## PASSAGE PROVIDED
+===+

# 1+2+...+n+(n-1)+...+1 = n^2/Proof 3

## Theorem

$\forall n \in \N: 1 + 2 + \cdots + n + \left({n-1}\right) + \cdots + 1 = n^2$

## Proof

Proof by induction:

### Basis for the Induction

$n = 1$ holds trivially.

Just to make sure, we try $n = 2$:

$1 + 2 + 1 = 4$

Likewise $n^2 = 2^2 = 4$.

So shown for basis for the induction.

### Induction Hypothesis

This is our induction hypothesis:

$1 + 2 + \cdots + k + \paren {k - 1} + \cdots + 1 = k^2$

Now we need to show true for $n = k + 1$:

$1 + 2 + \cdots + \paren {k + 1} + k + \paren {k - 1} + \cdots + 1 = \paren {k + 1}^2$

### Induction Step

This is our induction step:

 $\displaystyle$  $\displaystyle 1 + 2 + \cdots + \paren {k + 1} + k + \paren {k - 1} + \cdots + 1$ $\displaystyle$ $=$ $\displaystyle \paren {1 + 2 + \cdots + k + \paren {k - 1} + \cdots + 1} + k + \paren {k + 1}$ $\displaystyle$ $=$ $\displaystyle k^2 + k + \paren {k + 1}$ from induction hypothesis $\displaystyle$ $=$ $\displaystyle k^2 + 2k + 1$ $\displaystyle$ $=$ $\displaystyle \paren {k + 1}^2$

The result follows by induction.

+===+

## EXERCISE TASKS
[1] Answer these questions about the proof:
(a) Besides n = 1, which value of n is checked in the basis for the induction?
(b) What does the sum 1 + 2 + 1 come to?
(c) For which value of n must the statement be shown true after the induction hypothesis?
[2] Update the proof starting at "Now we need" and ending at "follows by induction.", with "result" changed to "identity".
The lines after this point are separate material with no connection to the proof.

(Records drawn from a data collection)
+===+

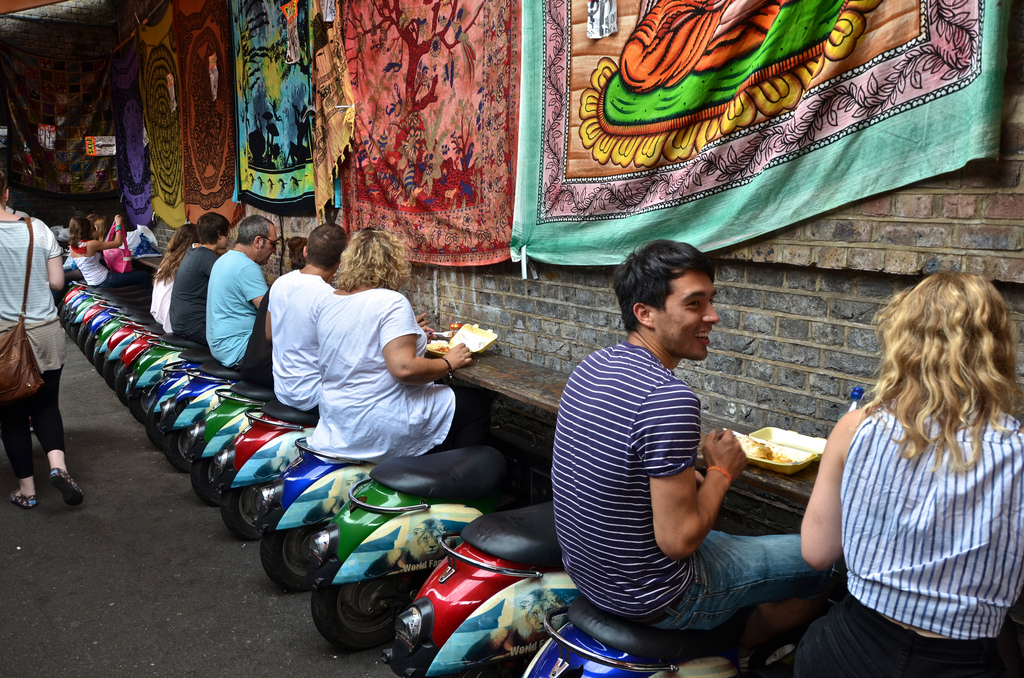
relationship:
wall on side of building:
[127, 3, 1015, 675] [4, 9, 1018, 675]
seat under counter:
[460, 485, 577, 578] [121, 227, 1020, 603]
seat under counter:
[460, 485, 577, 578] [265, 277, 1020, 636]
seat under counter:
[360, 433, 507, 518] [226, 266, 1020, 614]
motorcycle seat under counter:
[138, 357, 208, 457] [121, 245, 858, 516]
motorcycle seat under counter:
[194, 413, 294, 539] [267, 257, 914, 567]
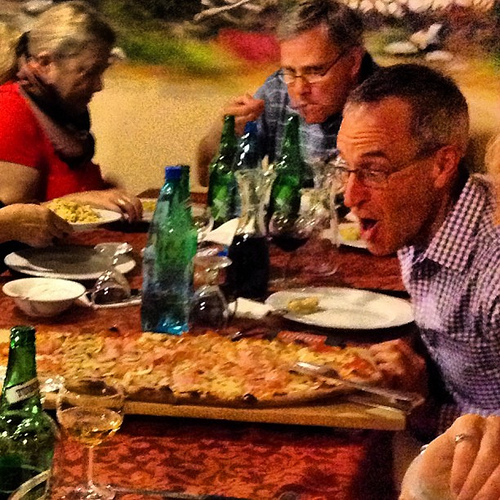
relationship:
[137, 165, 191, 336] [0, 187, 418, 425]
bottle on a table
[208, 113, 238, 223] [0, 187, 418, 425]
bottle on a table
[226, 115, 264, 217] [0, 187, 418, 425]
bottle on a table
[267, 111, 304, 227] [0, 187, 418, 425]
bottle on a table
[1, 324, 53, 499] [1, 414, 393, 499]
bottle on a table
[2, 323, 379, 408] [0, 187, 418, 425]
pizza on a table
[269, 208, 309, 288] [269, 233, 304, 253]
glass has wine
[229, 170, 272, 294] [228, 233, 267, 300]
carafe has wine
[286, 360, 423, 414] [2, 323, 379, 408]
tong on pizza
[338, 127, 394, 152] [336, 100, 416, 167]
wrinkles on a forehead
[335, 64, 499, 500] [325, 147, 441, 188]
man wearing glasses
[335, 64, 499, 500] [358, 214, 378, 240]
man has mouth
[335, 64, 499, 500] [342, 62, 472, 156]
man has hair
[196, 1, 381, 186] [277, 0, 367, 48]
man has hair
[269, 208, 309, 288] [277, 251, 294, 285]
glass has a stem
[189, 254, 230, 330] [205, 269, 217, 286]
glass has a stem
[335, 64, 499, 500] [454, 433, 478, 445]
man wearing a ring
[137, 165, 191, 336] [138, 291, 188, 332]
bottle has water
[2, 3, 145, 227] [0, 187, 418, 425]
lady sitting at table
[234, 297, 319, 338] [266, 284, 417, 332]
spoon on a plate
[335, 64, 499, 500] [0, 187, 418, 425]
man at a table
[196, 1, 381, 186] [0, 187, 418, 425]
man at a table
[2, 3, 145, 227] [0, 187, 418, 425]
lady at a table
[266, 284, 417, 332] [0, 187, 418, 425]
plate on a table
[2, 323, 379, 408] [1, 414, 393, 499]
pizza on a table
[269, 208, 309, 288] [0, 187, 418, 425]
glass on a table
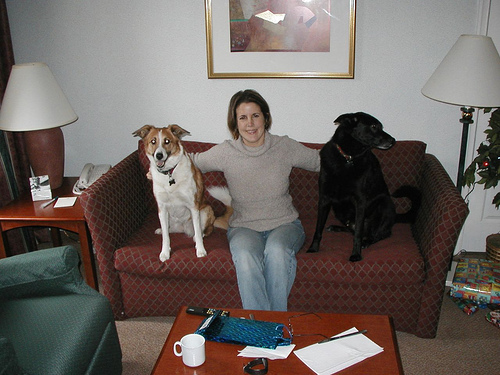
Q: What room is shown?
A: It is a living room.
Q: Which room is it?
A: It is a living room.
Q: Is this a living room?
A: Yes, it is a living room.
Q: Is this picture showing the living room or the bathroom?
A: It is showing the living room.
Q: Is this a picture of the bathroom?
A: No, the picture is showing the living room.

+===+

## ANSWERS PER TASK
[1]
(a) n = 2
(b) 4
(c) n = k + 1

[2]
Now we need to show true for $n = k + 1$:

$1 + 2 + \cdots + \paren {k + 1} + k + \paren {k - 1} + \cdots + 1 = \paren {k + 1}^2$

### Induction Step

This is our induction step:

 $\displaystyle$  $\displaystyle 1 + 2 + \cdots + \paren {k + 1} + k + \paren {k - 1} + \cdots + 1$ $\displaystyle$ $=$ $\displaystyle \paren {1 + 2 + \cdots + k + \paren {k - 1} + \cdots + 1} + k + \paren {k + 1}$ $\displaystyle$ $=$ $\displaystyle k^2 + k + \paren {k + 1}$ from induction hypothesis $\displaystyle$ $=$ $\displaystyle k^2 + 2k + 1$ $\displaystyle$ $=$ $\displaystyle \paren {k + 1}^2$

The identity follows by induction.